◆ What you have to do
Each line of the material below with the word "down" is to be reported.
START Supplied material
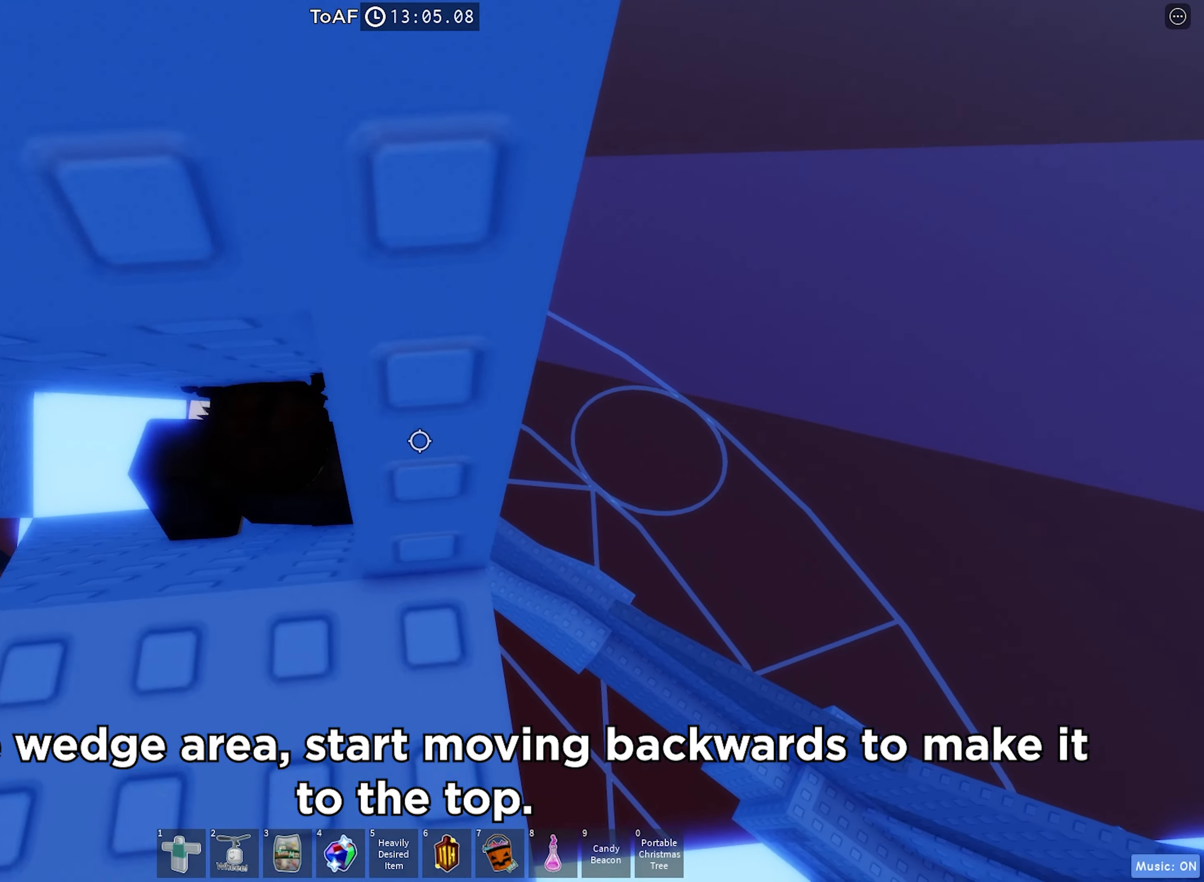
{"keys": ["s"], "events": [[33, "d", "up"], [150, "s", "down"], [350, "s", "up"], [500, "s", "down"]]}
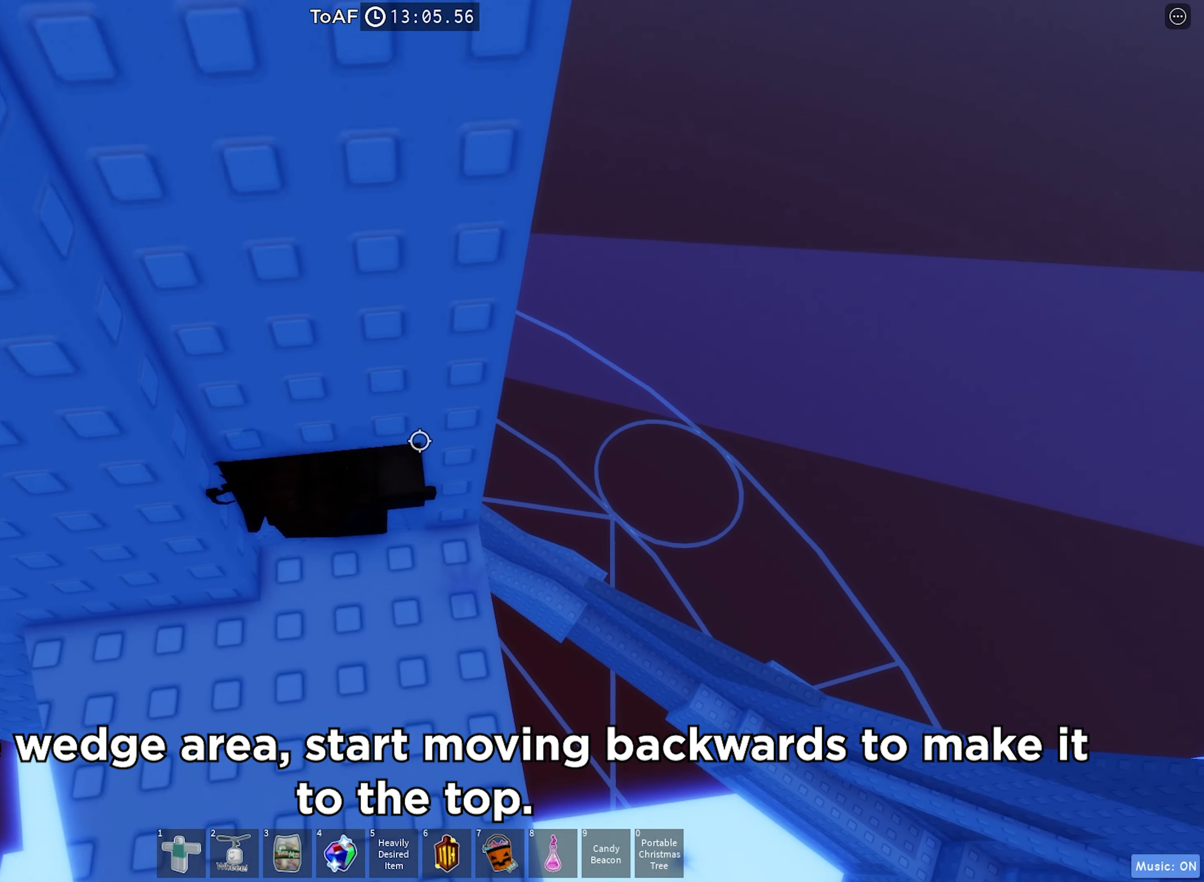
{"keys": [], "events": [[266, "s", "up"]]}
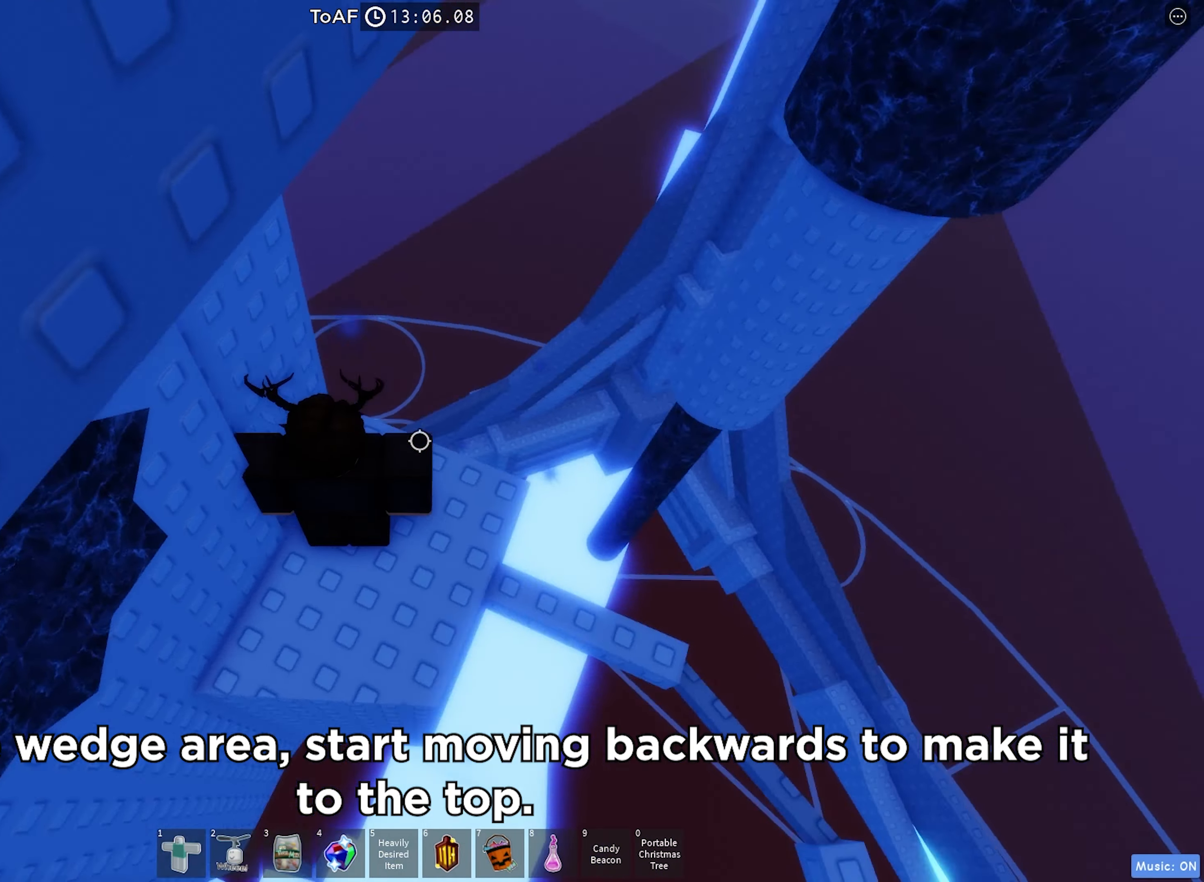
{"keys": [], "events": [[133, "d", "down"], [316, "d", "up"]]}
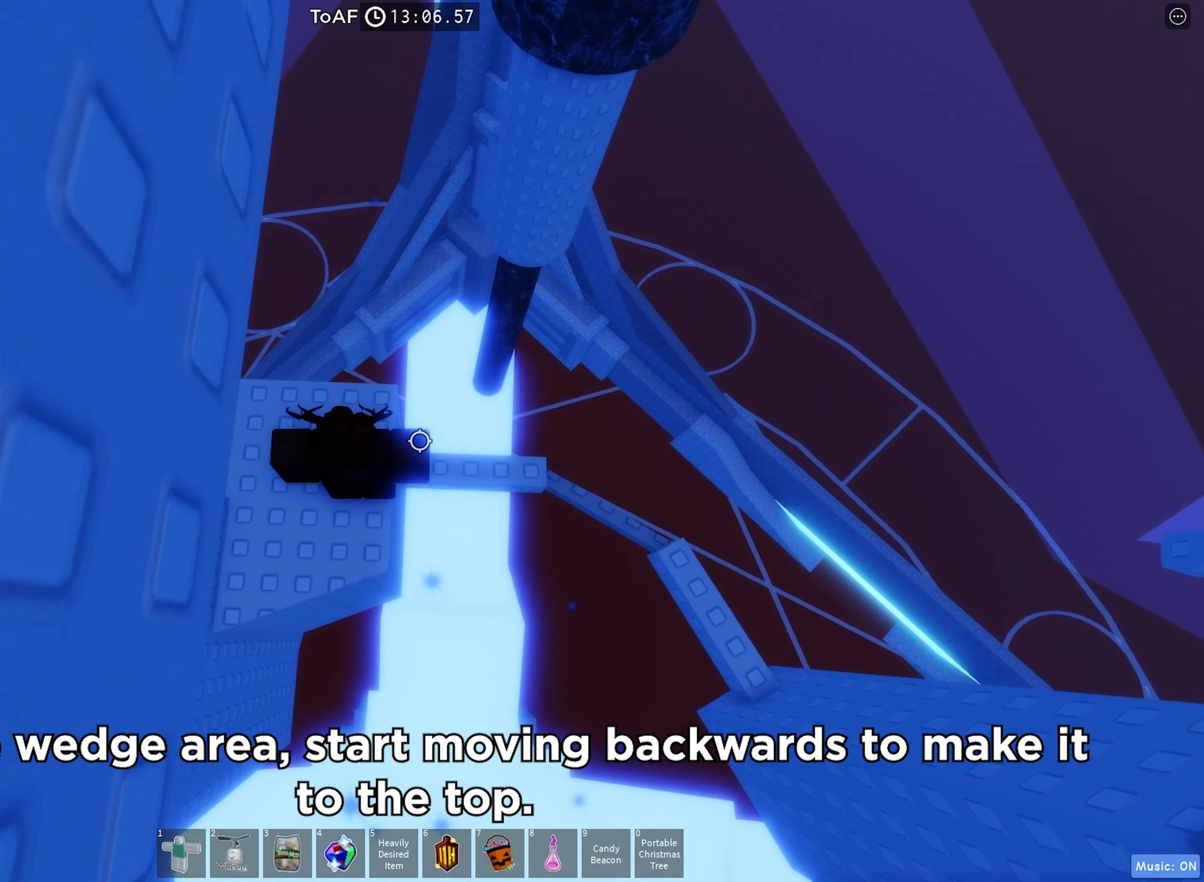
{"keys": ["d"], "events": [[50, "d", "down"], [133, "space", "down"], [333, "space", "up"]]}
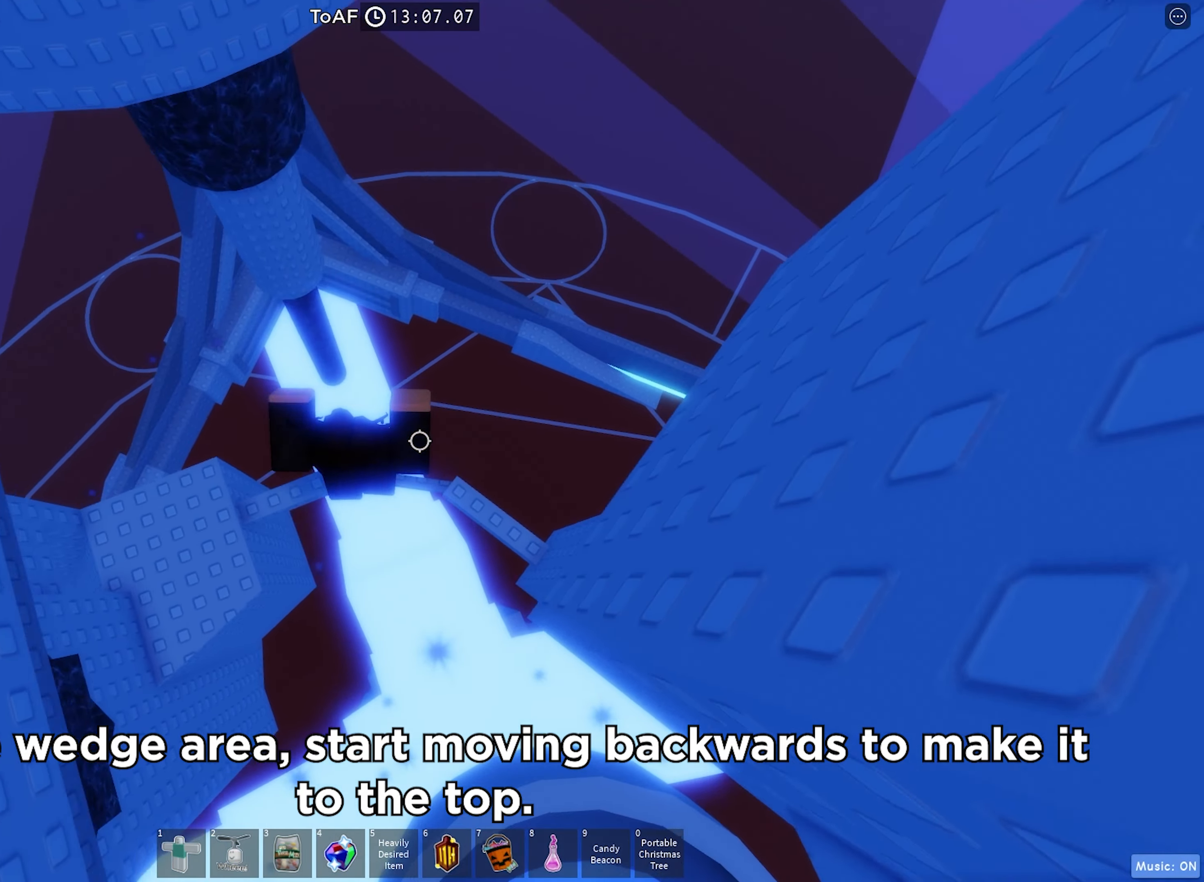
{"keys": [], "events": [[316, "d", "up"]]}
END Supplied material
◆ Answer section
{"keys": ["s"], "events": [[33, "d", "up"], [150, "s", "down"], [350, "s", "up"], [500, "s", "down"]]}
{"keys": [], "events": [[133, "d", "down"], [316, "d", "up"]]}
{"keys": ["d"], "events": [[50, "d", "down"], [133, "space", "down"], [333, "space", "up"]]}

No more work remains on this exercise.